Earlier this month, the Canadian government completed its long-overdue process to assess the status of polar bears under the country’s Species At Risk Act. However, instead of listing the imperiled bears as “threatened” or “endangered,” the government designated the bears only as a “species of special concern,” which affords the bears no substantive protections.
“Canada is willfully ignoring the deep trouble that polar bears are already in and the likely extinction they face without rapid cuts in greenhouse emissions,” said Kassie Siegel, director of the Center for Biological Diversity’s Climate Law Institute, which successfully petitioned and sued to protect polar bears under the U.S. Endangered Species Act. “Time is running out for the world’s polar bears. They deserve real protection.”
Canada’s decision to withhold meaningful protections for the polar bear was based on an assessment that failed to address the primary threat to the species: the ongoing and projected loss of its sea-ice habitat in the face of global warming. Canada’s listing decision also conflicts with the 2008 U.S. decision to list the polar bear as threatened under its Endangered Species Act and the Polar Bear Specialist Group’s 2005 decision to categorize the polar bear as “vulnerable” due to projected declines from climate change. Scientists say that, without help, more than two-thirds of all polar bears will be gone by 2050 and the rest could be extinct by the end of the century.
Listing polar bears as endangered or threatened under the Species At Risk Act would prohibit some hunting, killing and harm and would establish protected “critical habitat.” The “species of special concern” designation requires only a management plan in three years and no guarantee of actual protections.

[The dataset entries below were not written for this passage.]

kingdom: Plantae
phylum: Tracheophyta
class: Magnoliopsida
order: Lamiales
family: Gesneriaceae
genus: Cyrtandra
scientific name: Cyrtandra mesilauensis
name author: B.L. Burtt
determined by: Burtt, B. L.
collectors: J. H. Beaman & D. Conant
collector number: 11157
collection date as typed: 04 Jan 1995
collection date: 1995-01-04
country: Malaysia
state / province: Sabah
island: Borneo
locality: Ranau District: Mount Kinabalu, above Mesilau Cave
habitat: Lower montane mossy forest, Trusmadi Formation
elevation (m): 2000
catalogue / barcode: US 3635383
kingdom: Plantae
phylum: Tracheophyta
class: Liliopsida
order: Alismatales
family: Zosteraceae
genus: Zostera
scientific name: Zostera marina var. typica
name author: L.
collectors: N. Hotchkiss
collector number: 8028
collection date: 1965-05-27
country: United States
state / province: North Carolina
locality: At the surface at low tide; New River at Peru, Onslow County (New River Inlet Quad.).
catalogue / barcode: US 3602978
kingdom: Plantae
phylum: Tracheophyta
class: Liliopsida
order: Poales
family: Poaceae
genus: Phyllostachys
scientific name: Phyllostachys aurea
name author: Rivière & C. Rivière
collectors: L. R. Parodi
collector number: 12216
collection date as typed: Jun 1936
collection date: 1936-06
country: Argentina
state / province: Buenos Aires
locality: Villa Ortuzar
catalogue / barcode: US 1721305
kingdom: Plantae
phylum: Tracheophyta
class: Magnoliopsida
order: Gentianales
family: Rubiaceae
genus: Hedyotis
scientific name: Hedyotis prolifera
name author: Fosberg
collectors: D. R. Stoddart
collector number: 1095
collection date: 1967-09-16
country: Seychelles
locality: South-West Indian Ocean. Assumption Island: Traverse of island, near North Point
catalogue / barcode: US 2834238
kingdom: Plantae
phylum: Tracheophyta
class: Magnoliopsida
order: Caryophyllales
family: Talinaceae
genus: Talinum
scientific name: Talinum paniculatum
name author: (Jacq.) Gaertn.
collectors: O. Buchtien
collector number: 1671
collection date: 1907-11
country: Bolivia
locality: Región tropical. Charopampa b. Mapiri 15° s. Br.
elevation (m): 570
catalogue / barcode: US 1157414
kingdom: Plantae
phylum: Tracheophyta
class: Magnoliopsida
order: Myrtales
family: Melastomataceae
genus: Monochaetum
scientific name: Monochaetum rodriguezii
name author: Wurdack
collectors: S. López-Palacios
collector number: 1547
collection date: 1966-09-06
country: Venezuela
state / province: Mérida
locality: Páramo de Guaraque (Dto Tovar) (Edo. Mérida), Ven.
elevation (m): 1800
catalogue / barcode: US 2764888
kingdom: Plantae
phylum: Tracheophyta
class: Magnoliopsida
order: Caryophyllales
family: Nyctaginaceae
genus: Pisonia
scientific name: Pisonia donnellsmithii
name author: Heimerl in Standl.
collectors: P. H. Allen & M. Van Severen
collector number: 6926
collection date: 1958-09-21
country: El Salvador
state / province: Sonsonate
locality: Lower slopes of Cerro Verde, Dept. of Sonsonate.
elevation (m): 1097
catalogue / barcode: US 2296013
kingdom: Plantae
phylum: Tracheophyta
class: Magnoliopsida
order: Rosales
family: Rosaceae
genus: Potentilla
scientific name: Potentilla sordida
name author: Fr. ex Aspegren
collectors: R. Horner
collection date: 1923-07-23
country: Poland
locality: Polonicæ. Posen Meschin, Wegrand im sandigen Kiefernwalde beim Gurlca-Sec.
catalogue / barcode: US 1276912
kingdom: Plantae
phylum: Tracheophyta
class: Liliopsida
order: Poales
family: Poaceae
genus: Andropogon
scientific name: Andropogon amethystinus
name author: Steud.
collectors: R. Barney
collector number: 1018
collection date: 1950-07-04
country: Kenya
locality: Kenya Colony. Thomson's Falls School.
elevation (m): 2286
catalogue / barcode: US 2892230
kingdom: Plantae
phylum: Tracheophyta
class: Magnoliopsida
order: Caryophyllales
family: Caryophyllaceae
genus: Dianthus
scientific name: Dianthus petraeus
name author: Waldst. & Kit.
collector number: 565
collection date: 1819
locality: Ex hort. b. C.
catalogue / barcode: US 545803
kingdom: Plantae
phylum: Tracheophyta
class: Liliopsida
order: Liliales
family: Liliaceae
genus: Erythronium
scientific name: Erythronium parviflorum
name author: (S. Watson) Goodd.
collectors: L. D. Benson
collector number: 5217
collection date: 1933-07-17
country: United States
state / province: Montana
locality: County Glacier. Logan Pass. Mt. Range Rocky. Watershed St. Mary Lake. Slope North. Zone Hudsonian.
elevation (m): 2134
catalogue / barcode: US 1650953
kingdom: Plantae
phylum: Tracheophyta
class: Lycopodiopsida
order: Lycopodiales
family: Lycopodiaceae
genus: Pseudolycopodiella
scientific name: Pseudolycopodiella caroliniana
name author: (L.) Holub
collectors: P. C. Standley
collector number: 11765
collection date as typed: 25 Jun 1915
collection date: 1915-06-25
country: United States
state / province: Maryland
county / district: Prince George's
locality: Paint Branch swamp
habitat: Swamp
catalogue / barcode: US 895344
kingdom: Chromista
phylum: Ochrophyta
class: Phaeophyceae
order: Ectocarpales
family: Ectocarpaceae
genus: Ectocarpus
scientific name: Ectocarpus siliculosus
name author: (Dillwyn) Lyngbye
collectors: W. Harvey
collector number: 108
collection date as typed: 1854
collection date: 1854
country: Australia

Today’s appeal to the Commission for Environmental Cooperation comes as international climate talks get underway in Durban, South Africa. Canada, which has failed to meet its commitments under the Kyoto Protocol, has been widely reported as likely to formally withdraw from the Protocol.
“While the U.S. has a long way to go before it can be said to be doing right by the polar bear, it has at least recognized — unlike Canada — that greenhouse emissions pose a direct threat to the bears’ existence,” said Siegel. “As home to the majority of the world’s polar bears, Canada should be at the forefront of efforts to protect them.”